Join us for a close-up look at Tokyo at a moment of social and political confusion.
Digital TV and The World reporters invite the J-School community and friends to a special screening of “Facing Japan.” Their 15-short videos document the lives of ordinary people in Tokyo and California. J-Schoolers Nick Burns (’10), Tuomas Forsell (’09), Julie Johnson (’09), Tyler Sipe (’10), Clayton Trosclair (’10) and Japhet Weeks (’10) reported and produced the videos. Their works examine tensions and changing attitudes among Japanese and Japanese Americans on both sides of the Pacific. The group also took an intimate look at a Tokyo neighborhood that clings to tradition. Monzen-Nakacho, located on Tokyo’s east side, typifies some of the demographic and societal shifts taking place in Japan: an aging population, fewer children, and flagging faith.

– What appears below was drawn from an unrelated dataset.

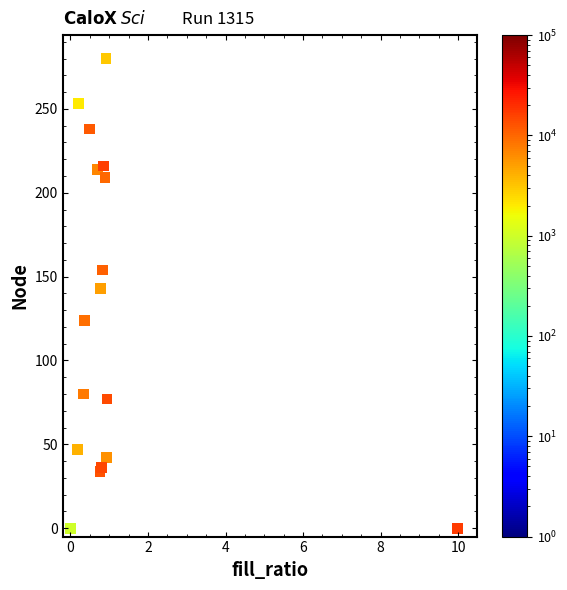

What Y value in the scatter plot is closest to 140?

143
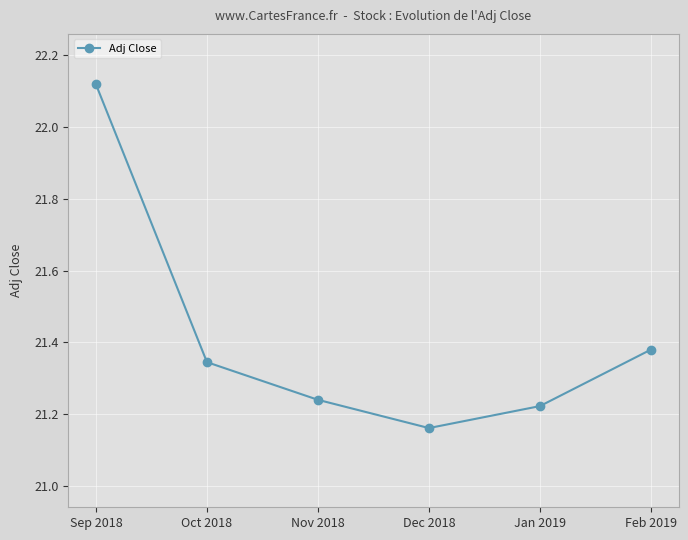

What is the sum of the values at Feb 2019 and Nov 2018?

42.6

At Berkeley, the reporters took Digital TV and the World classes and produced video profiles of Japanese and Japanese Americans in the Bay Area. They also enrolled in a Reporting on Japan class taught by Yomiuri Shimbun reporter Izumi Miyachi. Some of the reporters, participated in the Center for Digital TV and the World’s month-long professional reporting practicum in Tokyo.
The Digital TV and the World class is offered each spring. Past reporting projects covered Beijing, Guangzhou, Phnom Penh, India, Latin America and other points around the globe. The class is taught by instructor Todd Carrel with Samantha Grant and technical advisor Milt Wallace.
The Center for Digital TV and the World, a project of the Tides Center, is supported by the Skirball Foundation, ANA, The Japan-United States Friendship Commission, The Henry Luce Foundation, Sony, and UC Berkeley’s Center for Japanese Studies, Graduate School of Journalism and Institute of East Asian Studies.